=== Begin Enclosure ===

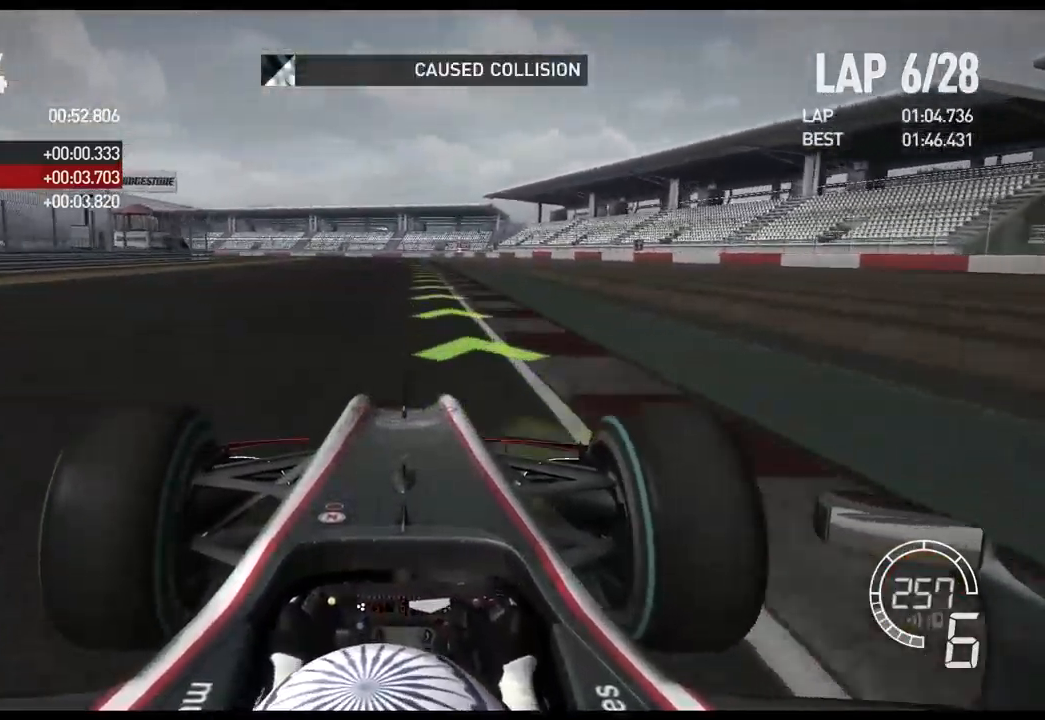
{"dt_ms": 500, "buttons": ["L2"], "left_stick": "center", "right_stick": "center", "events": [[250, "L2", "down"], [267, "R2", "up"]]}
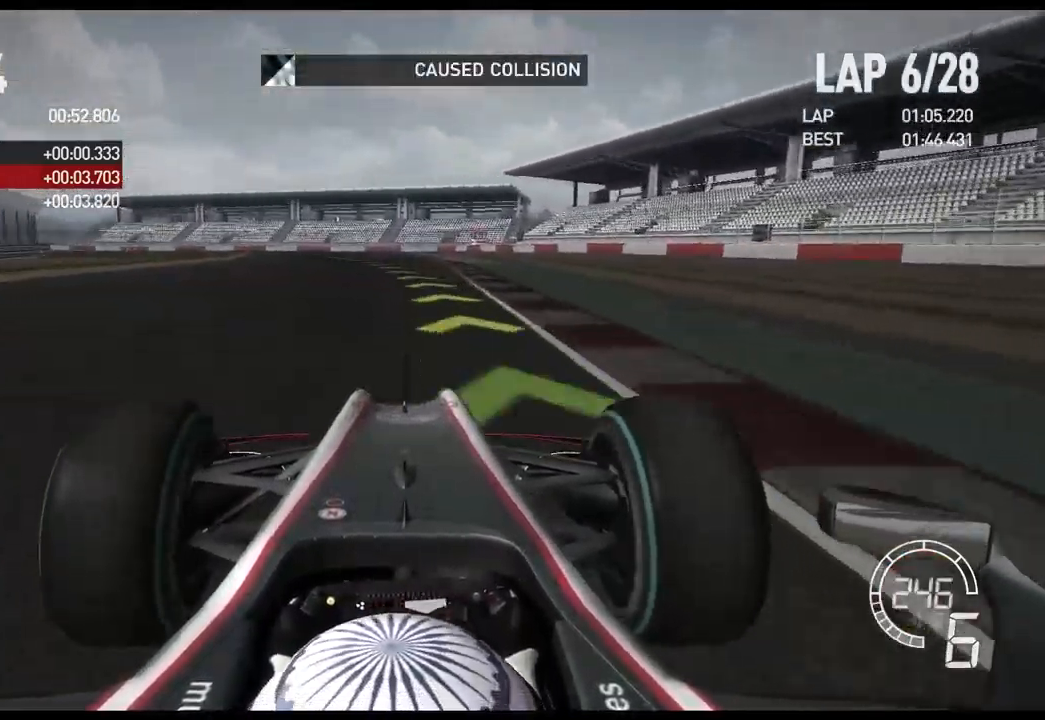
{"dt_ms": 500, "buttons": [], "left_stick": "left", "right_stick": "center", "events": [[50, "left_stick", "left"], [84, "X", "down"], [200, "X", "up"], [217, "L2", "up"]]}
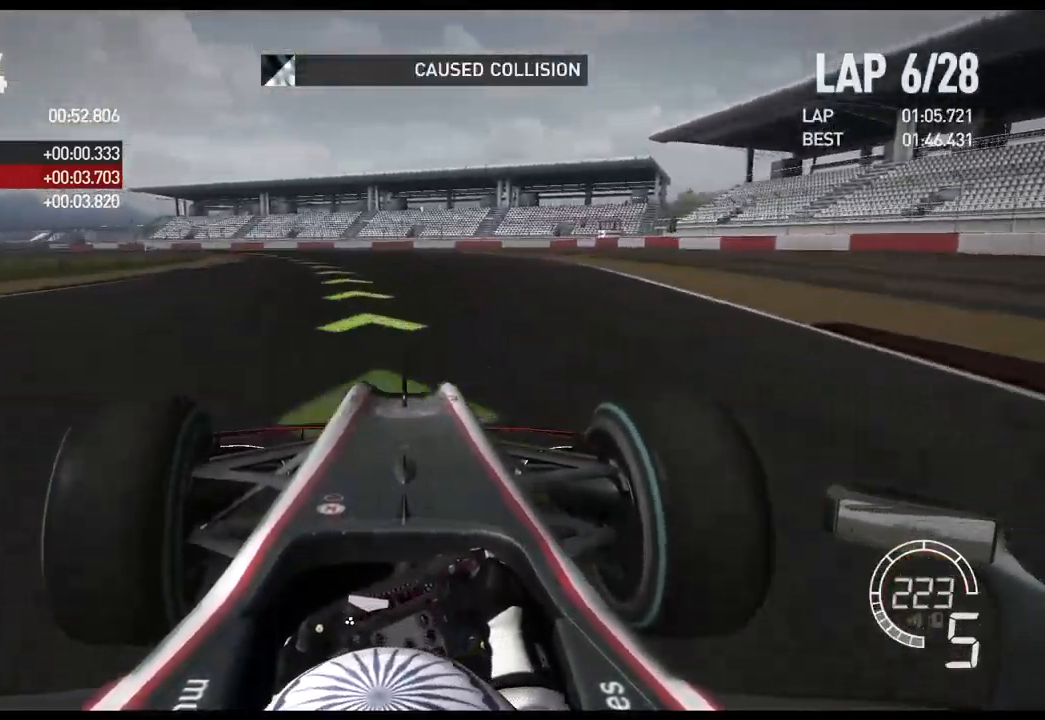
{"dt_ms": 484, "buttons": [], "left_stick": "left", "right_stick": "center", "events": [[217, "R2", "down"], [401, "R2", "up"]]}
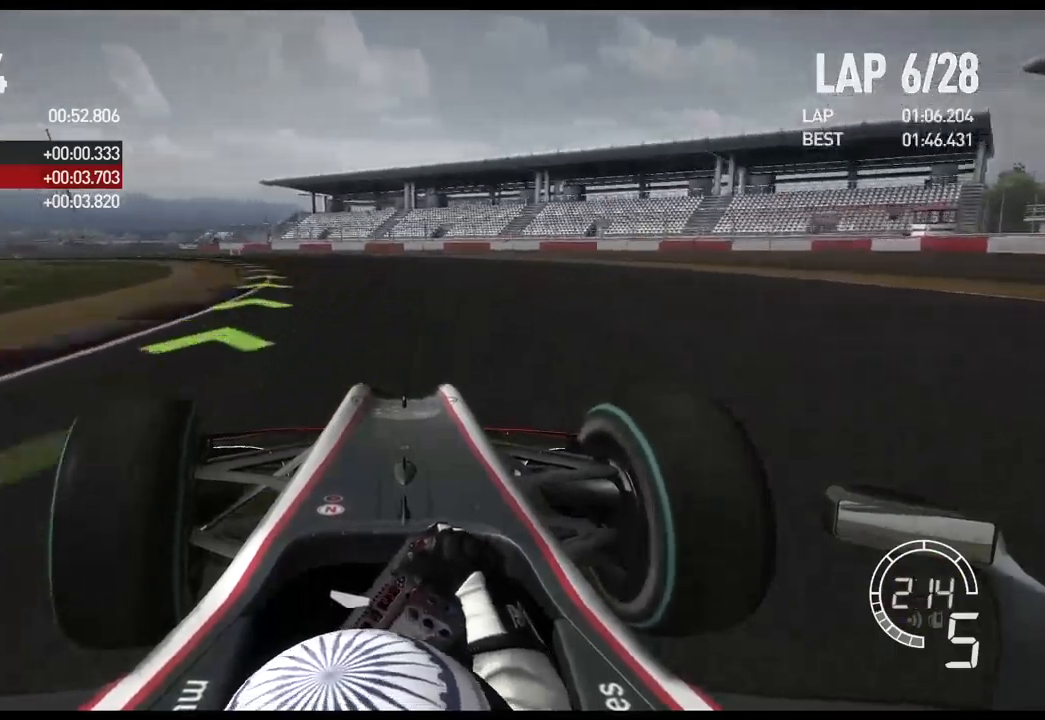
{"dt_ms": 500, "buttons": ["L2"], "left_stick": "left", "right_stick": "center", "events": [[217, "L2", "down"], [300, "X", "down"], [483, "X", "up"]]}
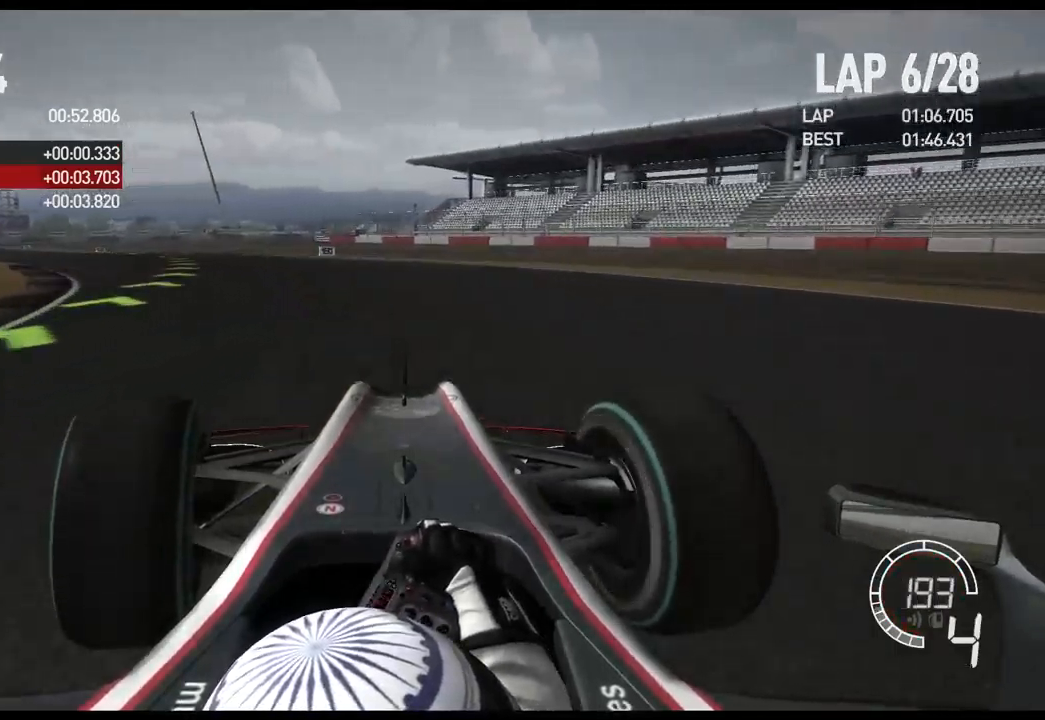
{"dt_ms": 500, "buttons": ["X"], "left_stick": "left", "right_stick": "center", "events": [[217, "L2", "up"], [400, "X", "down"]]}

=== End Enclosure ===

Everything in the records is to be repeated verbatim except the pictures.

{"dt_ms": 500, "buttons": ["L2"], "left_stick": "center", "right_stick": "center", "events": [[250, "L2", "down"], [267, "R2", "up"]]}
{"dt_ms": 500, "buttons": [], "left_stick": "left", "right_stick": "center", "events": [[50, "left_stick", "left"], [84, "X", "down"], [200, "X", "up"], [217, "L2", "up"]]}
{"dt_ms": 484, "buttons": [], "left_stick": "left", "right_stick": "center", "events": [[217, "R2", "down"], [401, "R2", "up"]]}
{"dt_ms": 500, "buttons": ["L2"], "left_stick": "left", "right_stick": "center", "events": [[217, "L2", "down"], [300, "X", "down"], [483, "X", "up"]]}
{"dt_ms": 500, "buttons": ["X"], "left_stick": "left", "right_stick": "center", "events": [[217, "L2", "up"], [400, "X", "down"]]}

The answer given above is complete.